## [Exercise details]
Transcribe every entry word for word, leaving out all images.

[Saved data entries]
****************************************

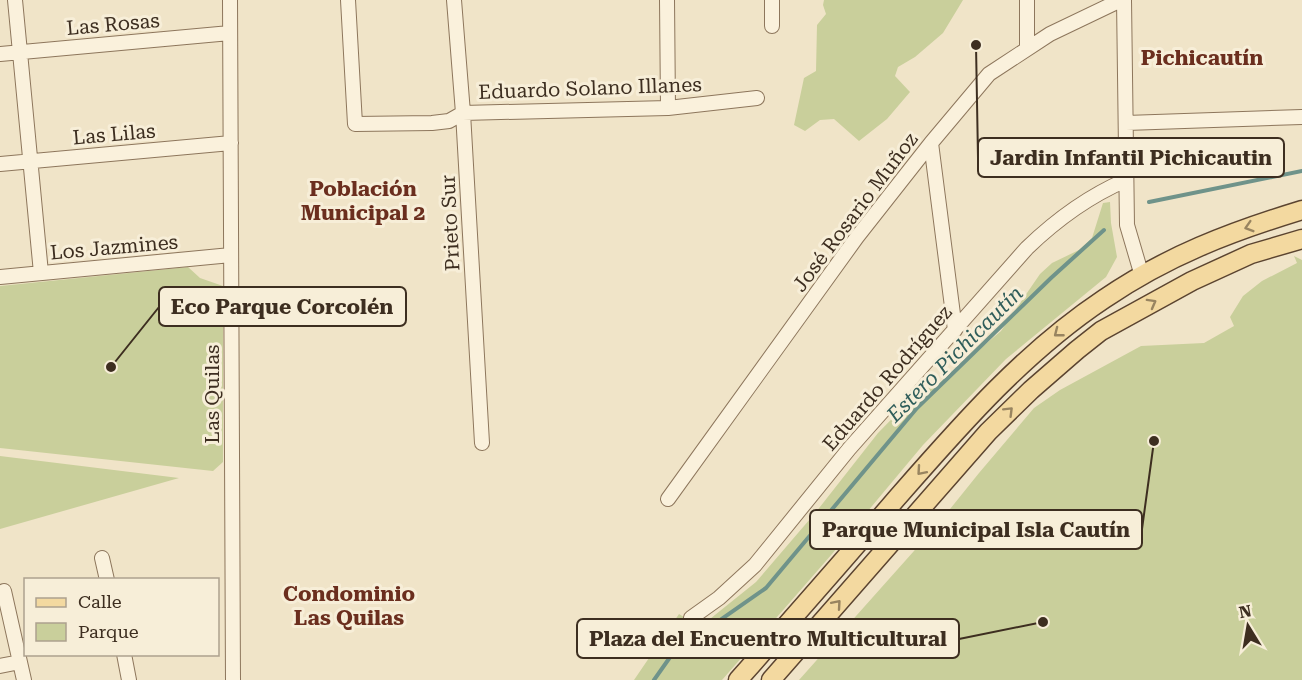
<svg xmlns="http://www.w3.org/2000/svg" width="1302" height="680" viewBox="0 0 1302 680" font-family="'Roboto Serif',serif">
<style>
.green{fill:#c9cf9b}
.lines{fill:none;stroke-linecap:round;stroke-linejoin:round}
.stream{stroke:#6f938a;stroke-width:4}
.minor-casing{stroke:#8d765c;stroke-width:16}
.major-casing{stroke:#5b4430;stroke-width:21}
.minor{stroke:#faf1dc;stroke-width:14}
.major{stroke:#f3d9a0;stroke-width:18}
.oneway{stroke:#988460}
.labels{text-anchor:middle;stroke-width:6;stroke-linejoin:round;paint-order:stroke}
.street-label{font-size:20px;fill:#3d2e20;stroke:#f7eed8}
.neighbourhood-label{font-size:21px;font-weight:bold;fill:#6b2e1e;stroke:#f7eed8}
.water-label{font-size:21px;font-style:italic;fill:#2f5d5a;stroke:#f7eed8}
.leader{fill:none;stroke:#3d2e20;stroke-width:2}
.callout-dot{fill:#3d2e20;stroke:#f7eed8;stroke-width:2}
.callout{fill:#f7eed8;stroke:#3d2e20;stroke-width:2}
.callout-label{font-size:21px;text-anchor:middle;font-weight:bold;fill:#3d2e20}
</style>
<rect width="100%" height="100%" fill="#f0e4c8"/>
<!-- green -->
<path class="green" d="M 824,0 L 963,0 L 943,33 L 915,57 L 898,67 L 895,76 L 910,92 L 887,119 L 859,141 L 834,119 L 820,120 L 805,131 L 794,125 L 804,78 L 816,71 L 817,25 L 826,14 L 823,5 Z
M 1110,202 L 1111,223 L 1117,257 L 1106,277 L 1006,359 L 923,445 L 832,554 L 722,680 L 634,680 L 679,614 L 700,627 L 756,582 L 816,512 L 878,433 L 931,379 L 936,386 L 1001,331 L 1040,274 L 1052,263 L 1079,250 L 1092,238 L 1103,203 Z
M 1294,256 L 1302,260 L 1302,680 L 799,680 L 938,524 L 979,473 L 1034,408 L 1060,390 L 1141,346 L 1204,343 L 1234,326 L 1230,317 L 1243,296 L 1262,281 L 1297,263 Z
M 188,267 L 200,278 L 223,286 L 223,462 L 213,471 L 0,448 L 0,286 Z
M 0,456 L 179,478 L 0,529 Z"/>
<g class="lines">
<!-- stream -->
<path class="stream" d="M 1149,202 L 1302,171
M 654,680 L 673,653 L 766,588 L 917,408 L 1051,278 L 1104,230"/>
<!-- minor casing -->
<g class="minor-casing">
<path id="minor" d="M 15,0 L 41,273
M 230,0 L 233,680
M 348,0 L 355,124 L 432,123 L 449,121 L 463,113 L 668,108 L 757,98
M 454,0 L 463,113 L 482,443
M 667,0 L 668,108
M 772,0 L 772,26
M 1124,0 L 1127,225 L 1142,276
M 1027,49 L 1027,0
M 0,54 L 230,33
M 1126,123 L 1302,117
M 931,143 L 955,330
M 0,164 L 231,143
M 0,277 L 231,255
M 668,499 L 857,237 L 931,143 L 989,74 L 1050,34 L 1121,0
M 102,558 L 107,580
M 4,591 L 24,680
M 691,618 L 719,598 L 755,565 L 849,449 L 1027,248 C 1056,220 1089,196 1126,180
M 124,654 L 129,680
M 0,666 L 20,662"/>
</g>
<!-- major casing -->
<g class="major-casing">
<path id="major" d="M 738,680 C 791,620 844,560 896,499 C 960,426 1023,353 1104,299 C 1167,256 1230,232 1302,210
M 771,680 L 988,432 L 1031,390 L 1077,350 L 1101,331 L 1192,281 L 1251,254 L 1302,239"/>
</g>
<!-- minor -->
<use href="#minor" class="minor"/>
<!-- major -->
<use href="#major" class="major"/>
</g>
<!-- one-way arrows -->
<defs><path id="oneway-chevron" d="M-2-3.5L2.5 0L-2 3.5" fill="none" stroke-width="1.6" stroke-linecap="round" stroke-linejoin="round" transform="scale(1.5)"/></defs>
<g class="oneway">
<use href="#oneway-chevron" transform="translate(1249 227) rotate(163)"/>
<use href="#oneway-chevron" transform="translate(1152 303) rotate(-29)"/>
<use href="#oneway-chevron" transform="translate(1058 333) rotate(142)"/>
<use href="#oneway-chevron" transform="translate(1009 411) rotate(-45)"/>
<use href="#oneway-chevron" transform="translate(921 471) rotate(131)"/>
<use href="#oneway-chevron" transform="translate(837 604) rotate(-49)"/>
</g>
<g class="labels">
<!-- street labels -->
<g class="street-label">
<text transform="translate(113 24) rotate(-5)" y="7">Las Rosas</text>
<text transform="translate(590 88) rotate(-2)" y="7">Eduardo Solano Illanes</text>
<text transform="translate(114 134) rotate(-5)" y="7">Las Lilas</text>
<text transform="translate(855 212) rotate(-53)" y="7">José Rosario Muñoz</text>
<text transform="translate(450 223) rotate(-93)" y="7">Prieto Sur</text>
<text transform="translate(114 247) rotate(-5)" y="7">Los Jazmines</text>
<text transform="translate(887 378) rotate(-49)" y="7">Eduardo Rodríguez</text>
<text transform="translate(212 394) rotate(-90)" y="7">Las Quilas</text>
</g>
<!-- neighbourhood labels -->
<g class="neighbourhood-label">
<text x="1202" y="65">Pichicautín</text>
<text x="363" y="196">Población<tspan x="363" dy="24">Municipal 2</tspan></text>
<text x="349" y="601">Condominio<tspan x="349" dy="24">Las Quilas</tspan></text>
</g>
<!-- water labels -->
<g class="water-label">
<text transform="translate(955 354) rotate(-45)" y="7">Estero Pichicautín</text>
</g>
</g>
<!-- callouts -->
<path class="leader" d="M976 45L978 158M111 367L159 307M1154 441L1142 529M1043 622L959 639"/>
<g class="callout-dot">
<circle cx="976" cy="45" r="6"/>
<circle cx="111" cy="367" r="6"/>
<circle cx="1154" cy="441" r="6"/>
<circle cx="1043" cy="622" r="6"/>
</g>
<g class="callout">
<rect x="978" y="138" width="306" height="39" rx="6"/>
<rect x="159" y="287" width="247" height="39" rx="6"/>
<rect x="810" y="510" width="332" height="39" rx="6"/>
<rect x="577" y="619" width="382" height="39" rx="6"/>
</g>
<g class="callout-label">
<text x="1131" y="165">Jardin Infantil Pichicautin</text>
<text x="282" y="314">Eco Parque Corcolén</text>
<text x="976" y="537">Parque Municipal Isla Cautín</text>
<text x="768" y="646">Plaza del Encuentro Multicultural</text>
</g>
<!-- legend -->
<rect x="24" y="578" width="195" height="78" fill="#f7eed8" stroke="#ada18e" stroke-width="1.5"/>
<rect x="36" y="598" width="30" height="9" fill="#f3d9a0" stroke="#ada18e" stroke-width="1.5"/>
<text x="78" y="608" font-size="18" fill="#3d2e20">Calle</text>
<rect x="36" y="623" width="30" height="18" fill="#c9cf9b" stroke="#ada18e" stroke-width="1.5"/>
<text x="78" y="638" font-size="18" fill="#3d2e20">Parque</text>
<!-- north arrow -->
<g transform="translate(1248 626) rotate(349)" stroke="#f7eed8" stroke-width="4.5" paint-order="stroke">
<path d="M0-4.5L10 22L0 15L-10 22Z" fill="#3d2e20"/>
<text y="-9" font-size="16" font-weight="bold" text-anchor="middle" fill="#3d2e20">N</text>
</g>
</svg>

****************************************

## [Your response]
<svg xmlns="http://www.w3.org/2000/svg" width="1302" height="680" viewBox="0 0 1302 680" font-family="'Roboto Serif',serif">
<style>
.green{fill:#c9cf9b}
.lines{fill:none;stroke-linecap:round;stroke-linejoin:round}
.stream{stroke:#6f938a;stroke-width:4}
.minor-casing{stroke:#8d765c;stroke-width:16}
.major-casing{stroke:#5b4430;stroke-width:21}
.minor{stroke:#faf1dc;stroke-width:14}
.major{stroke:#f3d9a0;stroke-width:18}
.oneway{stroke:#988460}
.labels{text-anchor:middle;stroke-width:6;stroke-linejoin:round;paint-order:stroke}
.street-label{font-size:20px;fill:#3d2e20;stroke:#f7eed8}
.neighbourhood-label{font-size:21px;font-weight:bold;fill:#6b2e1e;stroke:#f7eed8}
.water-label{font-size:21px;font-style:italic;fill:#2f5d5a;stroke:#f7eed8}
.leader{fill:none;stroke:#3d2e20;stroke-width:2}
.callout-dot{fill:#3d2e20;stroke:#f7eed8;stroke-width:2}
.callout{fill:#f7eed8;stroke:#3d2e20;stroke-width:2}
.callout-label{font-size:21px;text-anchor:middle;font-weight:bold;fill:#3d2e20}
</style>
<rect width="100%" height="100%" fill="#f0e4c8"/>
<!-- green -->
<path class="green" d="M 824,0 L 963,0 L 943,33 L 915,57 L 898,67 L 895,76 L 910,92 L 887,119 L 859,141 L 834,119 L 820,120 L 805,131 L 794,125 L 804,78 L 816,71 L 817,25 L 826,14 L 823,5 Z
M 1110,202 L 1111,223 L 1117,257 L 1106,277 L 1006,359 L 923,445 L 832,554 L 722,680 L 634,680 L 679,614 L 700,627 L 756,582 L 816,512 L 878,433 L 931,379 L 936,386 L 1001,331 L 1040,274 L 1052,263 L 1079,250 L 1092,238 L 1103,203 Z
M 1294,256 L 1302,260 L 1302,680 L 799,680 L 938,524 L 979,473 L 1034,408 L 1060,390 L 1141,346 L 1204,343 L 1234,326 L 1230,317 L 1243,296 L 1262,281 L 1297,263 Z
M 188,267 L 200,278 L 223,286 L 223,462 L 213,471 L 0,448 L 0,286 Z
M 0,456 L 179,478 L 0,529 Z"/>
<g class="lines">
<!-- stream -->
<path class="stream" d="M 1149,202 L 1302,171
M 654,680 L 673,653 L 766,588 L 917,408 L 1051,278 L 1104,230"/>
<!-- minor casing -->
<g class="minor-casing">
<path id="minor" d="M 15,0 L 41,273
M 230,0 L 233,680
M 348,0 L 355,124 L 432,123 L 449,121 L 463,113 L 668,108 L 757,98
M 454,0 L 463,113 L 482,443
M 667,0 L 668,108
M 772,0 L 772,26
M 1124,0 L 1127,225 L 1142,276
M 1027,49 L 1027,0
M 0,54 L 230,33
M 1126,123 L 1302,117
M 931,143 L 955,330
M 0,164 L 231,143
M 0,277 L 231,255
M 668,499 L 857,237 L 931,143 L 989,74 L 1050,34 L 1121,0
M 102,558 L 107,580
M 4,591 L 24,680
M 691,618 L 719,598 L 755,565 L 849,449 L 1027,248 C 1056,220 1089,196 1126,180
M 124,654 L 129,680
M 0,666 L 20,662"/>
</g>
<!-- major casing -->
<g class="major-casing">
<path id="major" d="M 738,680 C 791,620 844,560 896,499 C 960,426 1023,353 1104,299 C 1167,256 1230,232 1302,210
M 771,680 L 988,432 L 1031,390 L 1077,350 L 1101,331 L 1192,281 L 1251,254 L 1302,239"/>
</g>
<!-- minor -->
<use href="#minor" class="minor"/>
<!-- major -->
<use href="#major" class="major"/>
</g>
<!-- one-way arrows -->
<defs><path id="oneway-chevron" d="M-2-3.5L2.5 0L-2 3.5" fill="none" stroke-width="1.6" stroke-linecap="round" stroke-linejoin="round" transform="scale(1.5)"/></defs>
<g class="oneway">
<use href="#oneway-chevron" transform="translate(1249 227) rotate(163)"/>
<use href="#oneway-chevron" transform="translate(1152 303) rotate(-29)"/>
<use href="#oneway-chevron" transform="translate(1058 333) rotate(142)"/>
<use href="#oneway-chevron" transform="translate(1009 411) rotate(-45)"/>
<use href="#oneway-chevron" transform="translate(921 471) rotate(131)"/>
<use href="#oneway-chevron" transform="translate(837 604) rotate(-49)"/>
</g>
<g class="labels">
<!-- street labels -->
<g class="street-label">
<text transform="translate(113 24) rotate(-5)" y="7">Las Rosas</text>
<text transform="translate(590 88) rotate(-2)" y="7">Eduardo Solano Illanes</text>
<text transform="translate(114 134) rotate(-5)" y="7">Las Lilas</text>
<text transform="translate(855 212) rotate(-53)" y="7">José Rosario Muñoz</text>
<text transform="translate(450 223) rotate(-93)" y="7">Prieto Sur</text>
<text transform="translate(114 247) rotate(-5)" y="7">Los Jazmines</text>
<text transform="translate(887 378) rotate(-49)" y="7">Eduardo Rodríguez</text>
<text transform="translate(212 394) rotate(-90)" y="7">Las Quilas</text>
</g>
<!-- neighbourhood labels -->
<g class="neighbourhood-label">
<text x="1202" y="65">Pichicautín</text>
<text x="363" y="196">Población<tspan x="363" dy="24">Municipal 2</tspan></text>
<text x="349" y="601">Condominio<tspan x="349" dy="24">Las Quilas</tspan></text>
</g>
<!-- water labels -->
<g class="water-label">
<text transform="translate(955 354) rotate(-45)" y="7">Estero Pichicautín</text>
</g>
</g>
<!-- callouts -->
<path class="leader" d="M976 45L978 158M111 367L159 307M1154 441L1142 529M1043 622L959 639"/>
<g class="callout-dot">
<circle cx="976" cy="45" r="6"/>
<circle cx="111" cy="367" r="6"/>
<circle cx="1154" cy="441" r="6"/>
<circle cx="1043" cy="622" r="6"/>
</g>
<g class="callout">
<rect x="978" y="138" width="306" height="39" rx="6"/>
<rect x="159" y="287" width="247" height="39" rx="6"/>
<rect x="810" y="510" width="332" height="39" rx="6"/>
<rect x="577" y="619" width="382" height="39" rx="6"/>
</g>
<g class="callout-label">
<text x="1131" y="165">Jardin Infantil Pichicautin</text>
<text x="282" y="314">Eco Parque Corcolén</text>
<text x="976" y="537">Parque Municipal Isla Cautín</text>
<text x="768" y="646">Plaza del Encuentro Multicultural</text>
</g>
<!-- legend -->
<rect x="24" y="578" width="195" height="78" fill="#f7eed8" stroke="#ada18e" stroke-width="1.5"/>
<rect x="36" y="598" width="30" height="9" fill="#f3d9a0" stroke="#ada18e" stroke-width="1.5"/>
<text x="78" y="608" font-size="18" fill="#3d2e20">Calle</text>
<rect x="36" y="623" width="30" height="18" fill="#c9cf9b" stroke="#ada18e" stroke-width="1.5"/>
<text x="78" y="638" font-size="18" fill="#3d2e20">Parque</text>
<!-- north arrow -->
<g transform="translate(1248 626) rotate(349)" stroke="#f7eed8" stroke-width="4.5" paint-order="stroke">
<path d="M0-4.5L10 22L0 15L-10 22Z" fill="#3d2e20"/>
<text y="-9" font-size="16" font-weight="bold" text-anchor="middle" fill="#3d2e20">N</text>
</g>
</svg>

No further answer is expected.